During the economic decline and the associated budgetary constraints, a lot of organizations trained their sights on local destinations. However, with the improved health of the economy, more and more businesses are now favoring international destinations. Among the most popular destinations that have emerged in recent years are North America, Europe and the Caribbean. Following closely at the heels of these destinations are South and Central America and Asia.
Another key driver for this turn in popularity is the emergence of millennial in the workplace. While older employees may opt for more traditional activities, organizations that want to motivate the younger set must account for desire for both adventure and ample amounts of time for leisure and relaxation.
If you are planning to implement an international incentive travel scheme, be aware that you will be confronted with lots of challenges — a lot more than if you were choosing a domestic destination. With the complexity of this incentive program, it is worthwhile to enlist the help of professional planners to minimize costly errors.
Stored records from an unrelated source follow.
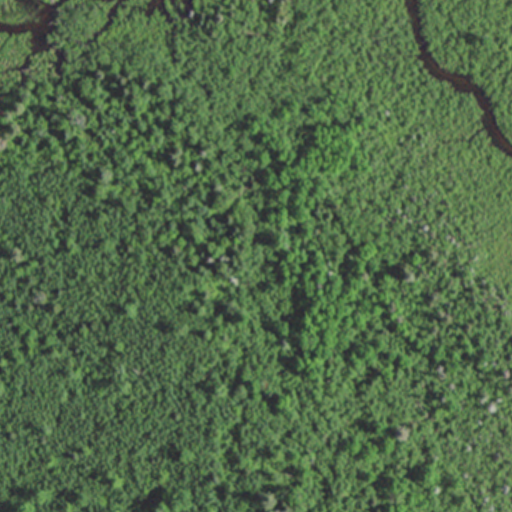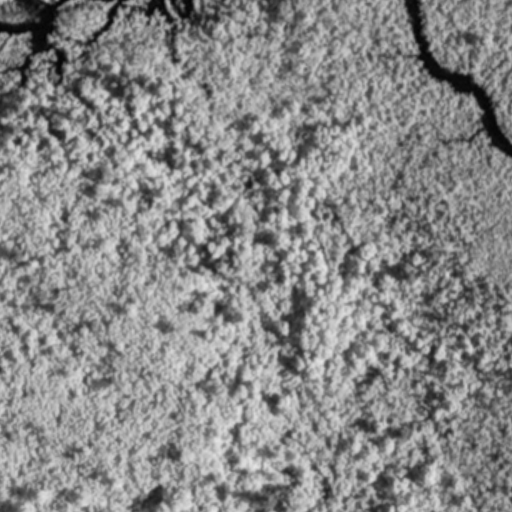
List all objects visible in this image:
river: (282, 21)
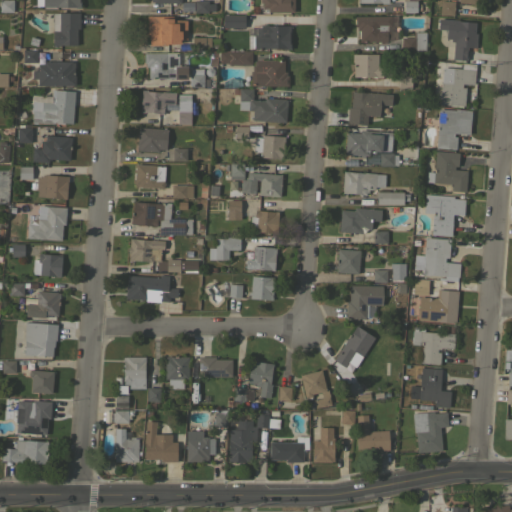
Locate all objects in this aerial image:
building: (162, 1)
building: (165, 1)
building: (373, 1)
building: (464, 1)
building: (467, 1)
building: (369, 2)
building: (59, 3)
building: (60, 4)
building: (277, 5)
building: (6, 6)
building: (201, 6)
building: (272, 6)
building: (410, 6)
building: (446, 7)
building: (443, 9)
building: (233, 21)
building: (229, 22)
building: (64, 28)
building: (369, 28)
building: (375, 28)
building: (65, 30)
building: (165, 30)
building: (163, 32)
building: (456, 36)
building: (459, 36)
building: (270, 37)
building: (268, 38)
building: (414, 41)
building: (0, 42)
building: (202, 43)
building: (411, 43)
building: (26, 55)
building: (235, 57)
building: (232, 59)
rooftop solar panel: (172, 60)
building: (163, 65)
building: (366, 65)
building: (361, 66)
building: (159, 67)
rooftop solar panel: (151, 68)
building: (54, 73)
building: (268, 73)
building: (54, 74)
building: (265, 74)
rooftop solar panel: (162, 76)
building: (197, 77)
building: (3, 79)
building: (231, 82)
building: (457, 85)
building: (449, 87)
building: (155, 101)
rooftop solar panel: (166, 101)
building: (152, 102)
rooftop solar panel: (144, 104)
rooftop solar panel: (155, 105)
building: (262, 106)
building: (365, 106)
building: (362, 107)
building: (53, 108)
building: (54, 108)
building: (259, 108)
building: (183, 113)
road: (332, 118)
building: (451, 126)
building: (448, 128)
building: (240, 132)
building: (23, 133)
building: (151, 139)
building: (148, 140)
building: (365, 142)
building: (360, 145)
building: (268, 146)
road: (508, 146)
building: (268, 147)
building: (52, 149)
building: (52, 150)
building: (3, 151)
building: (3, 153)
building: (179, 154)
building: (387, 159)
building: (382, 160)
road: (319, 166)
building: (236, 169)
building: (447, 170)
building: (24, 172)
building: (446, 172)
building: (23, 173)
building: (149, 175)
building: (145, 177)
building: (360, 181)
building: (254, 183)
building: (261, 183)
building: (358, 183)
building: (51, 185)
building: (50, 187)
building: (212, 188)
building: (181, 190)
building: (390, 197)
building: (385, 199)
building: (232, 209)
rooftop solar panel: (148, 212)
building: (442, 212)
building: (440, 213)
building: (158, 217)
building: (153, 219)
building: (357, 219)
rooftop solar panel: (175, 220)
building: (262, 220)
building: (353, 220)
building: (263, 222)
building: (48, 224)
building: (47, 226)
rooftop solar panel: (170, 231)
building: (1, 232)
building: (379, 236)
building: (223, 247)
building: (16, 249)
building: (144, 249)
building: (219, 249)
building: (16, 251)
rooftop solar panel: (257, 251)
road: (97, 255)
building: (263, 257)
building: (260, 259)
building: (438, 259)
building: (347, 260)
road: (493, 260)
building: (434, 261)
building: (344, 262)
building: (46, 264)
building: (172, 264)
building: (49, 265)
building: (396, 270)
building: (393, 272)
building: (379, 275)
building: (417, 286)
building: (260, 287)
building: (16, 288)
building: (149, 288)
building: (143, 289)
building: (257, 289)
building: (234, 290)
building: (362, 299)
rooftop solar panel: (373, 299)
building: (358, 300)
building: (43, 304)
building: (43, 306)
rooftop solar panel: (361, 306)
building: (437, 307)
building: (436, 308)
road: (500, 309)
road: (199, 331)
building: (38, 338)
building: (38, 340)
building: (431, 343)
building: (429, 346)
building: (353, 347)
building: (351, 348)
building: (510, 349)
building: (508, 351)
building: (8, 366)
building: (213, 366)
building: (211, 368)
building: (175, 370)
building: (133, 371)
building: (130, 373)
building: (260, 376)
building: (256, 378)
building: (508, 378)
building: (509, 378)
building: (40, 380)
building: (40, 382)
building: (309, 383)
building: (314, 387)
building: (430, 387)
building: (429, 389)
building: (283, 393)
building: (242, 394)
building: (280, 394)
building: (149, 396)
building: (152, 396)
building: (507, 396)
building: (509, 396)
building: (363, 397)
building: (120, 401)
building: (33, 415)
building: (120, 416)
building: (346, 416)
building: (117, 417)
building: (31, 418)
building: (220, 419)
building: (507, 428)
building: (508, 429)
building: (428, 430)
building: (425, 432)
building: (247, 435)
building: (369, 435)
building: (366, 437)
building: (236, 441)
building: (158, 444)
building: (323, 445)
building: (154, 446)
building: (198, 446)
building: (124, 447)
building: (319, 447)
building: (121, 448)
building: (195, 448)
building: (288, 449)
building: (25, 451)
building: (283, 452)
building: (25, 453)
road: (257, 495)
building: (495, 508)
building: (455, 509)
building: (457, 509)
building: (490, 509)
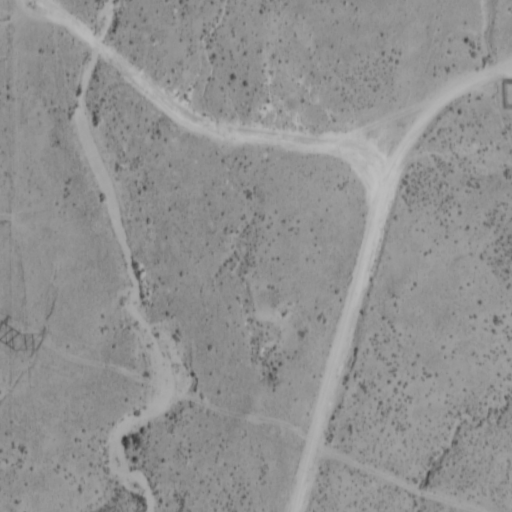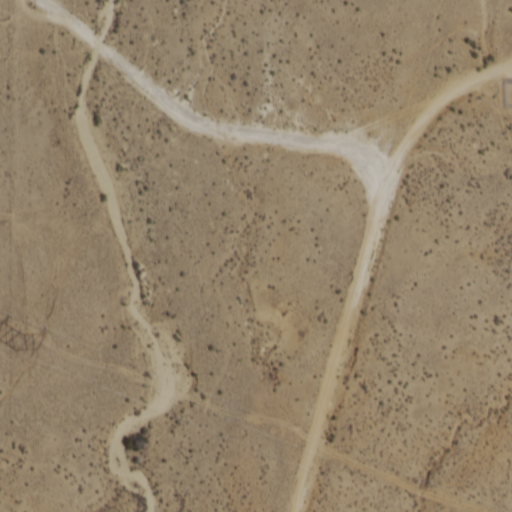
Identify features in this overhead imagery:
road: (372, 225)
power tower: (20, 343)
road: (301, 478)
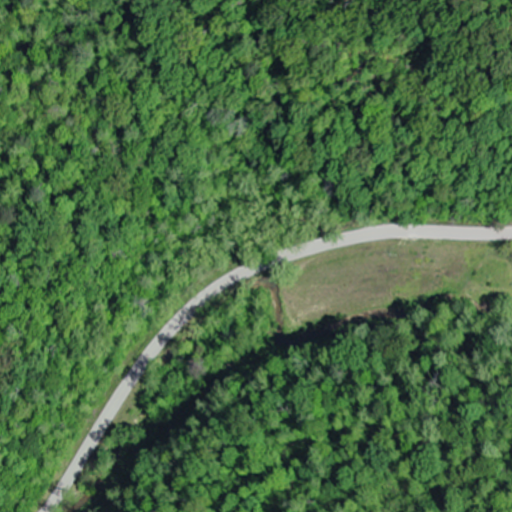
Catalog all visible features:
road: (226, 282)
A seasoned planner can alert you on cultural differences that you and the program winners may need to be aware of.
Business organizations also need to be aware of the schedules in the destination countries which may affect the experience of program winners. For example, some areas in Europe shut down during August. In other countries, dinner is served at 8 p.m.
Another challenge business organizations must be aware of if they intend to have an international destination for their travel incentive program is the issue of language and currencies. With the right partner, businesses can minimize the impact of the language barrier by helping them find suitable vendors and institutions which can follow their instructions and requests. As for currencies, be aware that the exchange rates can instantly change and lock-in rate agreements can be beneficial.
Finally, it is important to underscore the importance of site inspection. Although it is possible to get a glimpse of the site using new technologies, nothing can replace actually visiting and inspecting the intended destination. This will enable the business to make an informed decision regarding the choice of site.